Malgré la participation active de certains éléments juifs et chrétiens à la répression, les 7 années et demie de guerre ne connurent, non plus, pas de profanation de leurs lieux de culte (synagogues, églises ou cimetières)

La Plate-forme de la Soummam a fait connaître au monde le visage d’un pays luttant pour une cause juste, dépourvu de chauvinisme et de haine raciale, ouvert à tous ses habitants et tourné vers l’avenir. On a reproché au Congrès de la Soummam de n’avoir pas approfondi l’idéologie de la Plate-forme, notamment son côté social. Le problème qui se posait alors n’était pas d’ordre idéologique, mais une question de survie pour le peuple algérien ; le problème était : «colonialisme» ou «indépendance».

On a reproché aussi au Congrès de ne pas s’être prononcé pour le «socialisme».
Le problème n’était pas dans l’alternative «colonialisme» ou «socialisme», mais encore une fois dans l’alternative «colonialisme» ou «indépendance».

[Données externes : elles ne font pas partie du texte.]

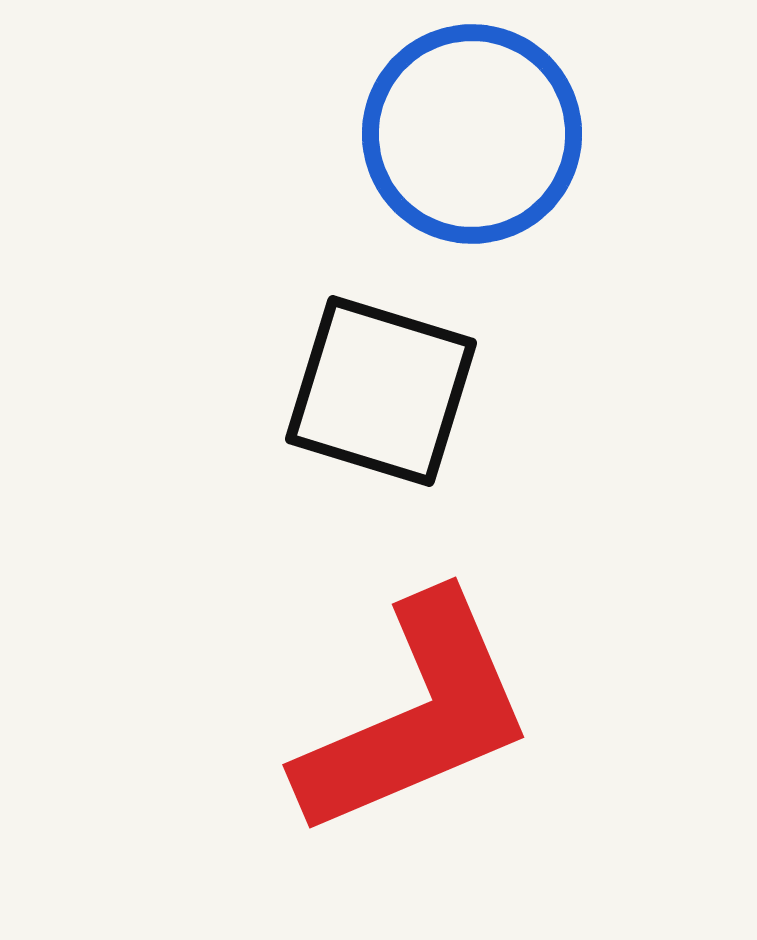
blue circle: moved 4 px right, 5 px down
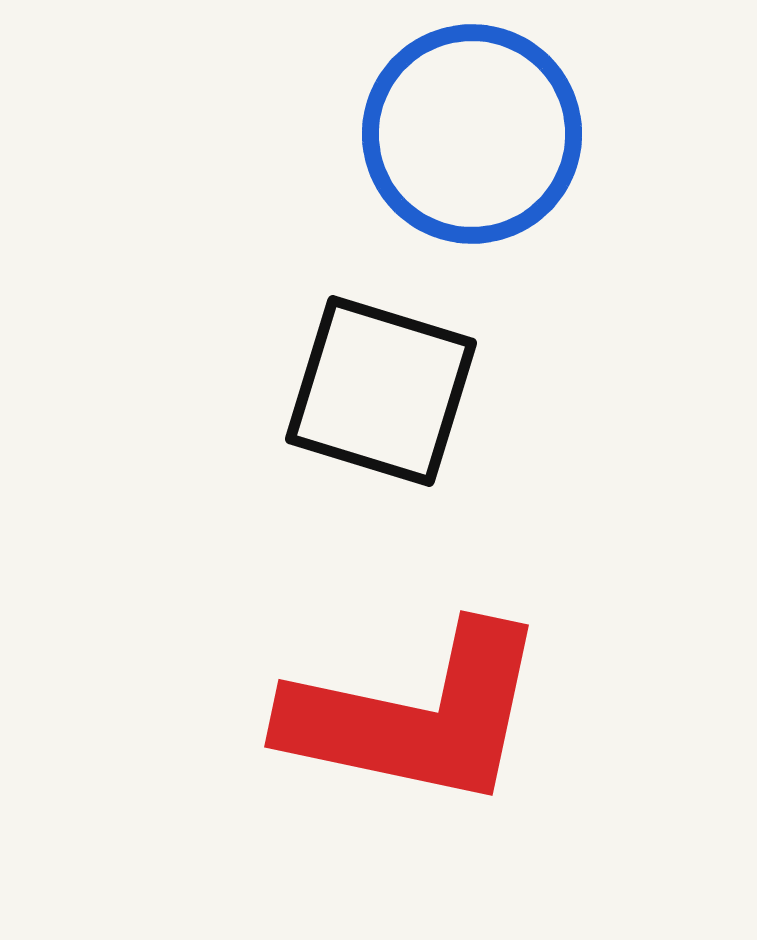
red L-shape: rotated 35 degrees clockwise
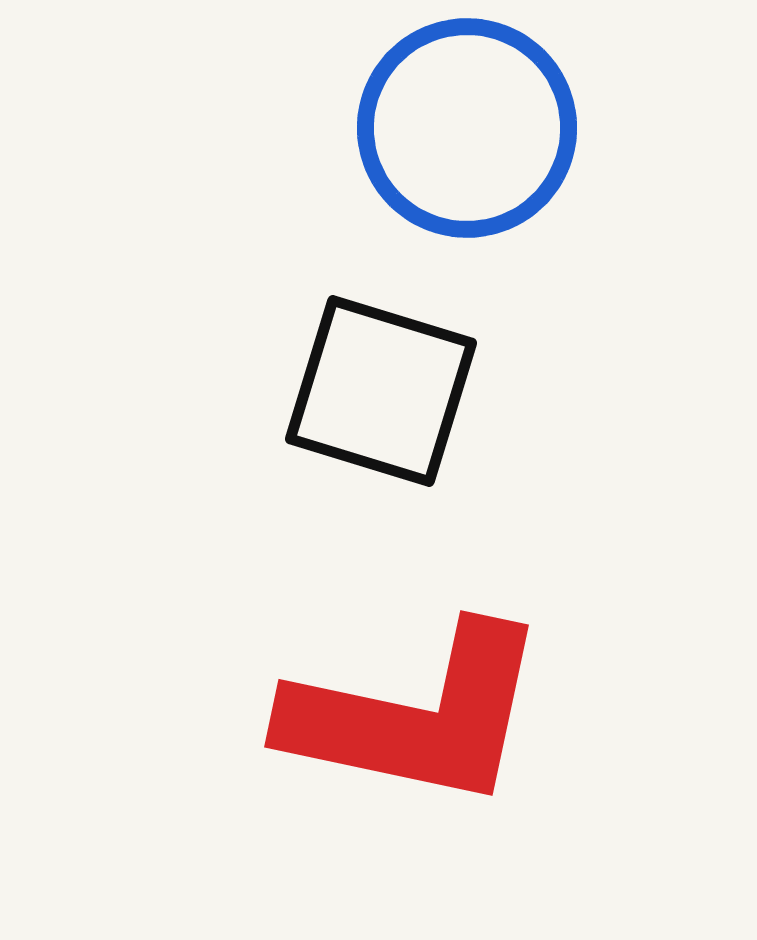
blue circle: moved 5 px left, 6 px up
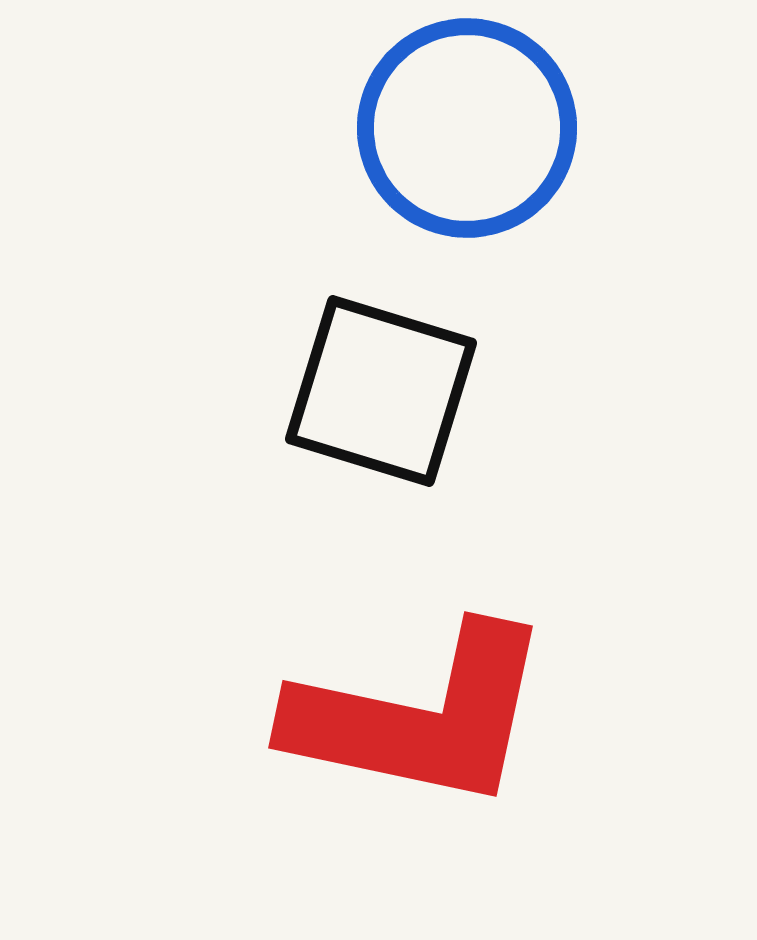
red L-shape: moved 4 px right, 1 px down
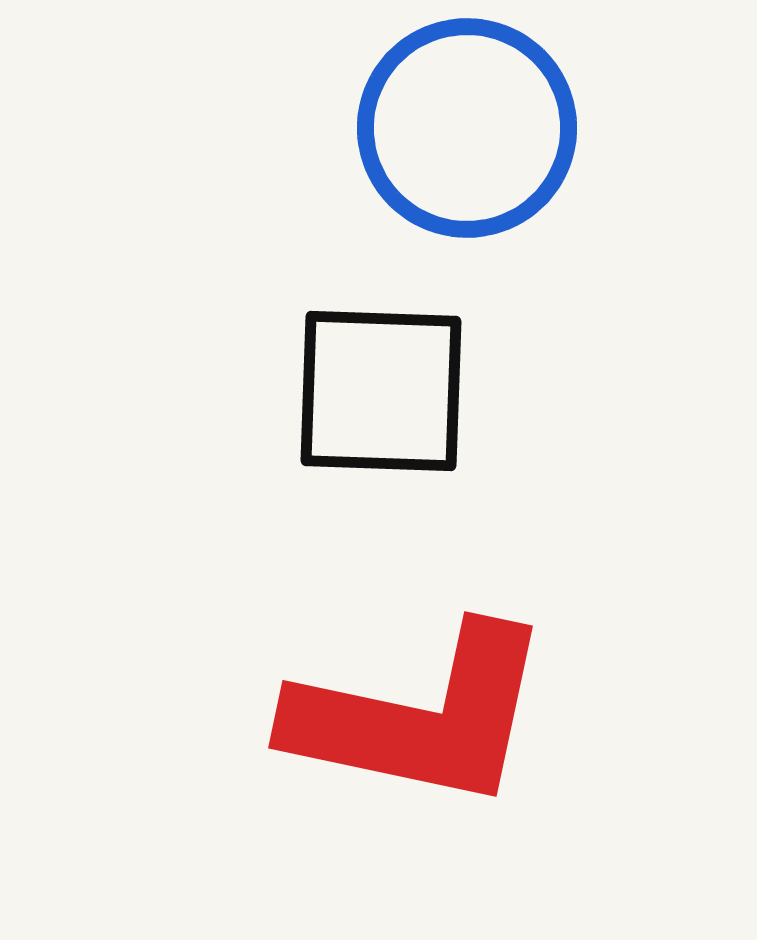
black square: rotated 15 degrees counterclockwise
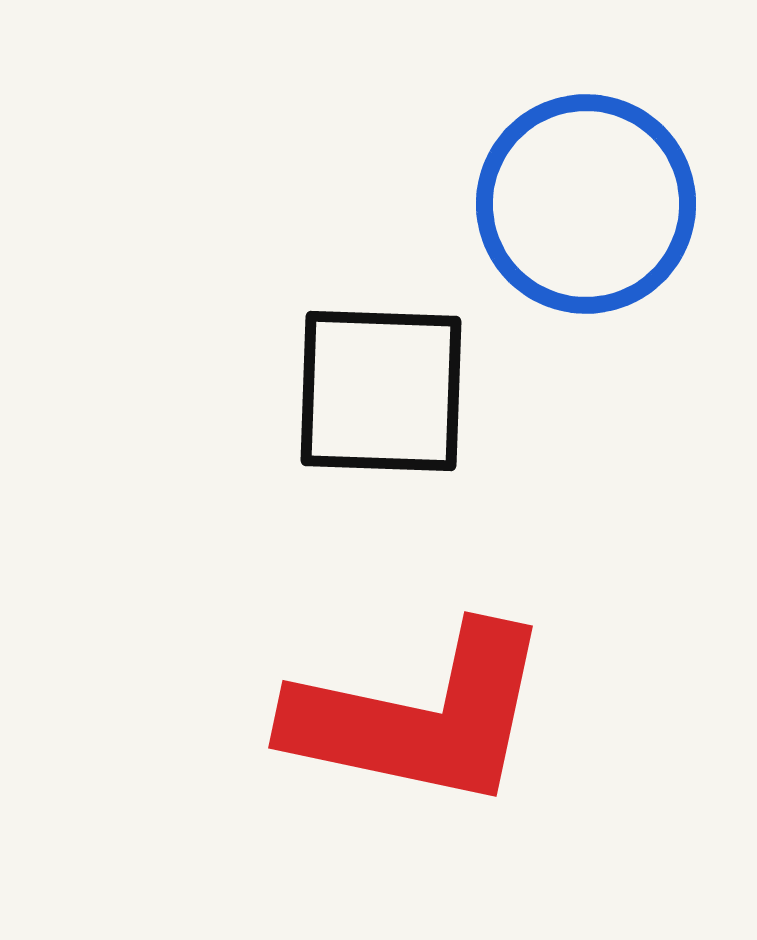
blue circle: moved 119 px right, 76 px down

La tendance islamiste, quant à elle, a, de son côté, reproché au Congrès de ne pas s’être prononcé pour un «Etat islamique». S’il en avait été ainsi, le Congrès s’était séparé entre tendance islamique et nationaliste et aurait entraîné l’éclatement du FLN, pour la plus grande joie du colonialisme, les armes se seraient retournées entre frères.

On a également reproché à cette Plate-forme l’absence des femmes ainsi que celle de certains autres représentants de la société dans la liste du CNRA, comme celle de Français ayant aidé le FLN.

De tels reproches ne tiennent pas la route ; en effet, pour ce qui est de la représentativité de la femme, la 1re Assemblée nationale de l’Algérie indépendante montrait, toute proportion gardée, qu’il y avait plus de femmes à l’Assemblée nationale algérienne que la France n’avait à l’Assemblée française.

En effet, en 1962, la composante des Assemblées était comme suit :

• Pour la France avec plus de 50 millions d’habitants, il y avait 7 femmes sur les 482 députés français, soit 1% de femmes et donc 0,14 député-femme par million d’habitants.
• Pour l’Algérie à la même époque, avec moins de 10 millions d’habitants, il y avait autant de femmes députées donc 7 femmes (soit 8%) sur les 194 élus de l’Assemblée nationale algérienne ou 0,70 député-femme par million d’habitants.

Rappelons enfin que pour ce qui concerne l’absence au niveau de commandement de Français ayant participé à la lutte et nous ayant aidés, ils n’aimaient pas être mis au-devant de la scène politico-militaire ; mais à l’indépendance, ils figuraient de la façon des plus significatives comme représentants du peuple algérien au sein de l’Assemblée nationale au nombre de pas moins de 17 (députés).

Nos martyrs ont droit à la considération qu’ils méritent et notre jeunesse à la vérité.
Toute la vérité concernant l’histoire de leur pays.